● Ejercicio A: Según la entrevista, ¿qué edad tenía Janeth de Jesús cuando murió?
● Ejercicio B: Prosigue la entrevista a partir de la última respuesta que aparece en ella.

● Fragmento proporcionado:
● ● ● ● ● ● ●

CAMBIO: ¿Te dio envidia?
A. A.: 
Claro, claro. Envidia, pero de la buena. Pero pronto nos tocó a nosotros. El año sí te lo quedo debiendo, pero estuvimos por España, Francia, Suiza, Alemania, ese fue el primer viaje. Después estuvimos en Londres, Italia, Suiza. Bueno, he estado de gira unas 15 veces por Europa.
 

CAMBIO: ¿En todos esos años de viajes, Ruth se quedaba en Soledad o viajaba contigo?, ¿cómo era la vida familiar, tan sensible para un músico?
A. A.:
Al comienzo, ella fue papá y mamá. Yo viajaba y me demoraba en regresar, y ella era la que estaba pendiente de los muchachos. Vinimos a viajar, más que todo fuera del país, a finales de los noventa, cuando murió mi hija mayor. El médico que atendió a mi esposa le recomendó que no se quedara sola con esa tristeza. Yo también la necesitaba a mi lado, fue un momento muy doloroso y nos acompañamos tras la muerte de la niña.
 

CAMBIO: Este episodio es quizá uno de los más duros y desde entonces es para ti inseparable de una de tus canciones. Esa pérdida resuena con la letra de “El último beso”: “¿Por qué se fue, por qué murió? ¿Por qué el señor me la quitó…”
A. A.: 
Fue un momento muy difícil. Mi hija Janeth de Jesús tenía 33 años cuando murió. Yo había grabado “El último beso” en el 77, cuando ella tenía apenas quince años, y era una canción que cantaba conmigo todo el tiempo. Cuando la vuelvo a sonar se la dedico a ella, que murió tan joven por ese tumor. Ella siempre quiso que yo la cantara junto al Checo y eso hicimos después de su muerte. Para mí, esta canción es como si fuera suya.

● ● ● ● ● ● ●

● Datos proporcionados:
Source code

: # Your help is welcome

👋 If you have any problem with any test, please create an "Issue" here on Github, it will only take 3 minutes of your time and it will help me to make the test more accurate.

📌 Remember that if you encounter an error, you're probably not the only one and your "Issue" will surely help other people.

● ● ● ● ● ● ●

● Respuesta A: Tenía 33 años.

● Respuesta B:
“En dos ocasiones tuve la oportunidad de cantar en el Palacio de Nariño, cuando era presidente César Gaviria, precisamente de Pereira. Yo digo que mi patria chica es Pereira. Allá me quieren mucho, gente de todos los gustos se identifica con mis canciones”.


CAMBIO: Es un dolor muy grande, pero acabó acercándote aún más a tu esposa y a tu segundo hijo, el Checo, el otro artista de la familia. ¿Cómo ha sido tu vínculo musical con él?
A. A.: 
Checo sacó la vena de los Cervantes: la música y el fútbol. Esas son sus dos pasiones. A los cinco añitos ya cantaba y yo medio lo acompañaba. Él ha sido fanático toda la vida de Camilo Sesto. Muchos concursos de colegio los ganó con las canciones de Camilo Sexto. Después se hizo hombrecito y le dio por cantar música tropical. Mi primo hermano tenía una orquesta y ahí dio sus primeros pinitos, hasta que tuvo la oportunidad de trabajar con el Joe, haciéndole coros. Luego estuvo con Juan Piña también haciendo coros. Después, el hombre abrió su propio camino y ya va para 30 años en la música.
 

CAMBIO: Alci, tu música es melancólica y está atravesada por duelos, prisiones y hasta muertes. La del Checo es alegría pura y Carnaval. ¿Cómo conviven esas dos temperaturas sonoras entre padre e hijo?
A. A.: 
Ah, no, eso es por la mamá. Para mí el Carnaval pocón, pocón. Eso le llega a él por el lado de Ruth: ella era muy alegre, bailadora, pero yo no, yo no. Yo toqué en muchos carnavales, pero terminaba y me iba directo a mi casa a dormir. Lo hacía porque era mi profesión, pero no para bailar. Soy poco bailador y mucho menos ahora que tengo problemas en las piernas. Checo toda la vida ha sido alegre. Como él dice en una canción: sacó de su mamá el baile y de su papá, la voz. Eso no es mentira.
 

CAMBIO: Mira que tu música suena mucho más en ferias del Eje Cafetero o de Medellín, que en el Carnaval de Barranquilla.
A. A.: 
Ajá, eso es así. Acabo de venir de la Feria de Cali. Estuve en tres sitios, cerramos en el Club Colombia: lleno total y la gente cantando feliz. En cuanto a Pereira, yo siento que es como un segundo hogar: primero Soledad y después Pereira.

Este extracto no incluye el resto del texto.